If you’re already married, you at least know that neither one of you is going any where. Just try to be as strong as possible. Sometimes that means crying and being upset WITH him. Other times it means trying to cheer him up or support him while you’re maintaining strength. It’ll go back and forth. Just try and take one day at a time and let you husband know you’re there for him when he needs you, but also acknowledge that sometimes he might need time to himself.

It’s a hard balance but it will get better, slowly.

(hugs again)














Post # 12
4687 posts
Honey bee
  • Wedding: June 2013 - Upstate NY

so sorry, hun!!! i’m sure your love and support are very helpful to Fiance right now. so hard. hang in there!!

Post # 13
870 posts
Busy bee
  • Wedding: June 2013

Oh, I’m sorry for your loss.  I understand how you feel.  My Fiance lost an uncle and his grandma (whom he was very close to) shortly before we got engaged, and his mother passed away last summer. 

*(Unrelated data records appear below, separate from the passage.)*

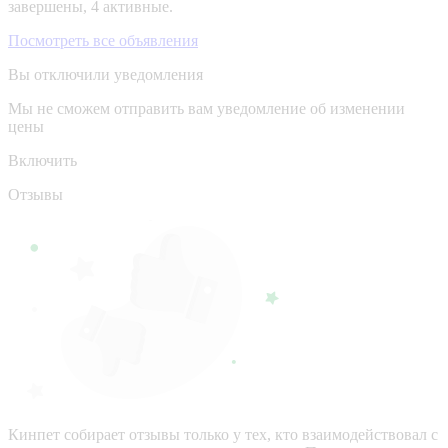
завершены, 4 активные.
Посмотреть все объявления
Вы отключили уведомления
Мы не сможем отправить вам уведомление об изменении
цены
Включить
Отзывы
Кинпет собирает отзывы только у тех, кто взаимодействовал с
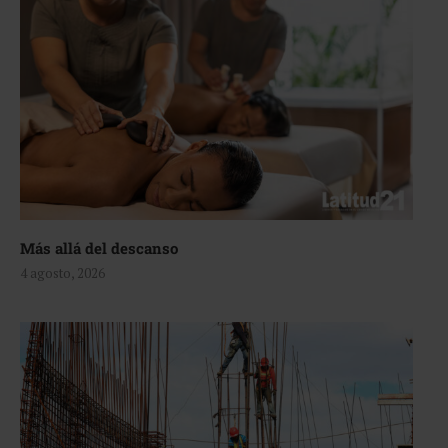
Más allá del descanso
4 agosto, 2026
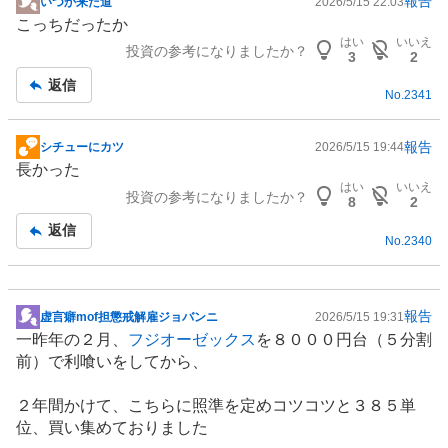
報告
いつか来た道
2026/5/15 22:03
掲
こっちだったか
示
はい
いいえ
投資の参考になりましたか？
板
3
2
記
返信
No.
2341
事
報告
シチューにカツ
2026/5/15 19:44
掲
長かった
示
はい
いいえ
投資の参考になりましたか？
板
8
2
記
返信
No.
2340
事
報告
虚言癖mof担懲戒解雇ジョバンニ
2026/5/15 19:31
掲
一昨年の２月、
フジオーゼックス
を８０００円台（５分割
示
前）で利喰いをしてから、
板
記
２年間かけて、こちらに照準を定めコツコツと３８５単
事
位、買い集めておりました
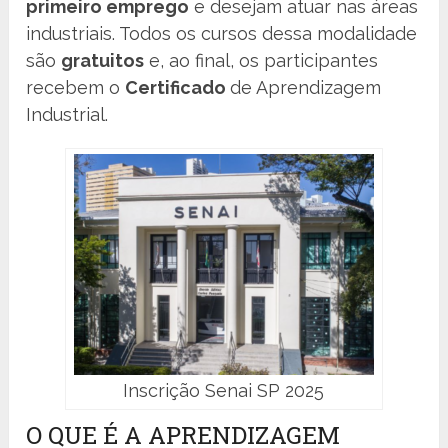
primeiro emprego
e desejam atuar nas áreas
industriais. Todos os cursos dessa modalidade
são
gratuitos
e, ao final, os participantes
recebem o
Certificado
de Aprendizagem
Industrial.
Inscrição Senai SP 2025
O QUE É A APRENDIZAGEM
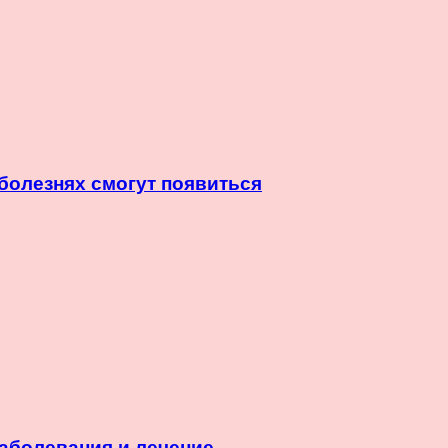
болезнях смогут появиться
заболевания и лечение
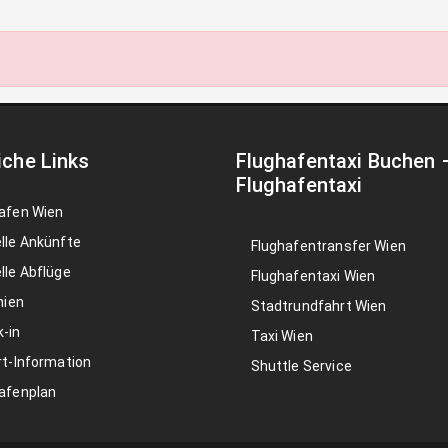
iche Links
Flughafentaxi Buchen
Flughafentaxi
afen Wien
lle Ankünfte
Flughafentransfer Wien
lle Abflüge
Flughafentaxi Wien
nien
Stadtrundfahrt Wien
-in
Taxi Wien
rt-Information
Shuttle Service
afenplan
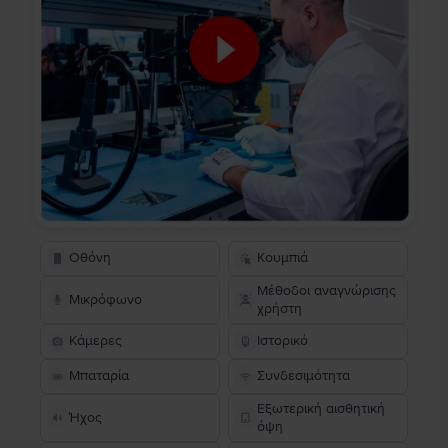
Οθόνη
Κουμπιά
Μέθοδοι αναγνώρισης
Μικρόφωνο
χρήστη
Κάμερες
Ιστορικό
Μπαταρία
Συνδεσιμότητα
Εξωτερική αισθητική
Ήχος
όψη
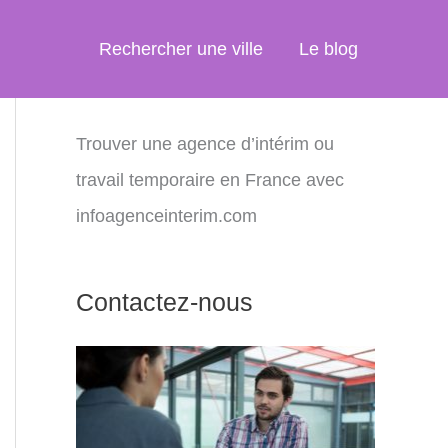
Rechercher une ville
Le blog
Trouver une agence d’intérim ou
travail temporaire en France avec
infoagenceinterim.com
Contactez-nous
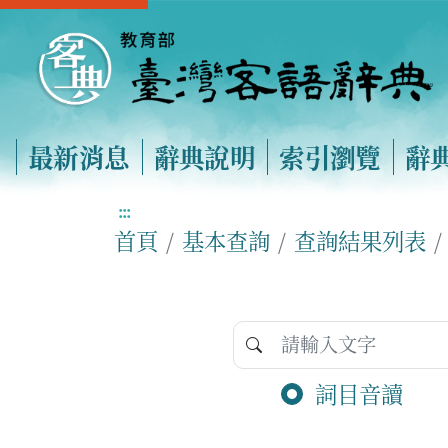
最新消息
辭典說明
索引瀏覽
辭
:::
首頁
基本查詢
查詢結果列表
詞目音讀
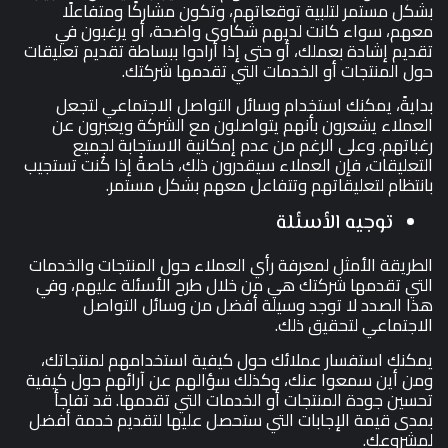
بشكل مستمر لتلبية توقعاتهم، وتكون مشاركًا ومتفاعلًا
معهم، سواء كانت لديهم شكاوى واضحة، أو يرغبون في
تقديم إشادة بعملك، أو حتى إذا أرادوا ببساطة تقديم تعليقات
حول المنتجات أو الخدمات التي تقدمها شركتك.
بدايةً، يمكنك استخدام وسائل التواصل الاجتماعي لتجعل
العملاء يشعرون بأنهم يتواصلون مع الشركة ويعبرون عن
رغباتهم. وعلى الرغم من عدم إمكانية الاستجابة لجميع
التعليقات، فإن العملاء سيقدرون ذلك، خاصةً إذا كُنت تستجيب
بانتظام لتعليقاتهم وتتفاعل معهم بشكل مستمر.
توجيه الأسئلة
الطريقة الأمثل لمعرفة رأي العملاء حول المنتجات والخدمات
التي تقدمها شركتك هي من خلال طرح الأسئلة عليهم، وفي
هذا الصدد لا توجد وسيلة أفضل من وسائل التواصل
الاجتماعي لتحقيق ذلك.
يمكنك استفسار عملائك حول كيفية استخدامهم لمنتجاتك،
ومن أين سمعوا عنك، وكذلك سؤالهم عن آرائهم حول كيفية
تحسين جودة المنتجات أو الخدمات التي تقدمها. قد تفاجأ
بمدى قيمة الإجابات التي ستحصل عليها لتقديم خدمة أفضل
لمشروعك.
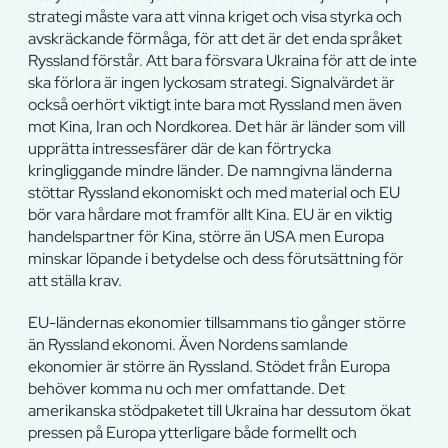
strategi måste vara att vinna kriget och visa styrka och
avskräckande förmåga, för att det är det enda språket
Ryssland förstår. Att bara försvara Ukraina för att de inte
ska förlora är ingen lyckosam strategi. Signalvärdet är
också oerhört viktigt inte bara mot Ryssland men även
mot Kina, Iran och Nordkorea. Det här är länder som vill
upprätta intressesfärer där de kan förtrycka
kringliggande mindre länder. De namngivna länderna
stöttar Ryssland ekonomiskt och med material och EU
bör vara hårdare mot framför allt Kina. EU är en viktig
handelspartner för Kina, större än USA men Europa
minskar löpande i betydelse och dess förutsättning för
att ställa krav.
EU-ländernas ekonomier tillsammans tio gånger större
än Ryssland ekonomi. Även Nordens samlande
ekonomier är större än Ryssland. Stödet från Europa
behöver komma nu och mer omfattande. Det
amerikanska stödpaketet till Ukraina har dessutom ökat
pressen på Europa ytterligare både formellt och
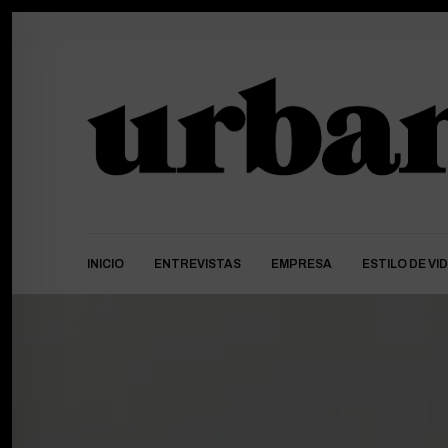
INICIO
ENTREVISTAS
EMPRESA
ESTILO DE VI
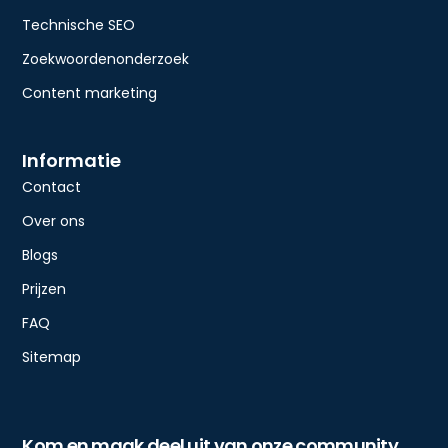
Technische SEO
Zoekwoordenonderzoek
Content marketing
Informatie
Contact
Over ons
Blogs
Prijzen
FAQ
Sitemap
Kom en maak deel uit van onze community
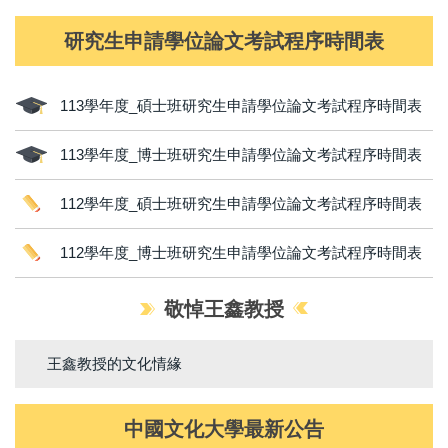
研究生申請學位論文考試程序時間表
113學年度_碩士班研究生申請學位論文考試程序時間表
113學年度_博士班研究生申請學位論文考試程序時間表
112學年度_碩士班研究生申請學位論文考試程序時間表
112學年度_博士班研究生申請學位論文考試程序時間表
敬悼王鑫教授
王鑫教授的文化情緣
中國文化大學最新公告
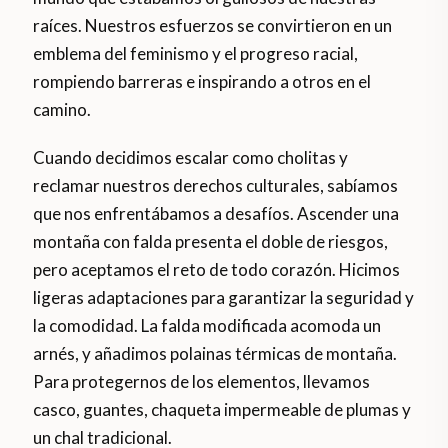
raíces. Nuestros esfuerzos se convirtieron en un
emblema del feminismo y el progreso racial,
rompiendo barreras e inspirando a otros en el
camino.
Cuando decidimos escalar como cholitas y
reclamar nuestros derechos culturales, sabíamos
que nos enfrentábamos a desafíos. Ascender una
montaña con falda presenta el doble de riesgos,
pero aceptamos el reto de todo corazón. Hicimos
ligeras adaptaciones para garantizar la seguridad y
la comodidad. La falda modificada acomoda un
arnés, y añadimos polainas térmicas de montaña.
Para protegernos de los elementos, llevamos
casco, guantes, chaqueta impermeable de plumas y
un chal tradicional.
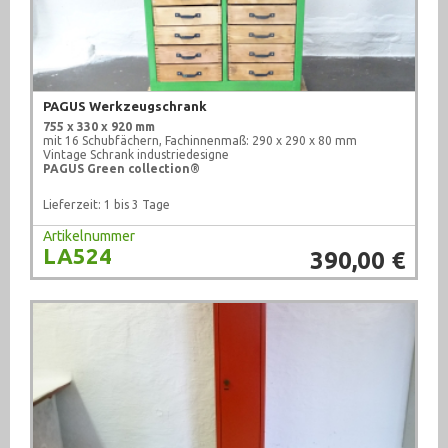
PAGUS Werkzeugschrank
755 x 330 x 920 mm
mit 16 Schubfächern, Fachinnenmaß: 290 x 290 x 80 mm
Vintage Schrank industriedesigne
PAGUS Green collection®
Lieferzeit: 1 bis 3 Tage
Artikelnummer
LA524
390,00 €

Even if you cry, the important thing is that you’re there for him.  Being strong doesn’t mean not crying, it means you keep going even though you cry and even though it’s difficult.

Post # 14
9074 posts
Buzzing Beekeeper
  • Wedding: December 2012

I am so sorry for your family’s loss. Be easy on yourself and do what you can for your husband. Take adequate time to grieve and do not rush things.

Post # 15
405 posts
Helper bee
  • Wedding: July 2013

my condolences…stay strong for him

Post # 16
1252 posts
Bumble bee
  • Wedding: June 2012

I am very sorry for your loss! Such a hard time for you and your husband!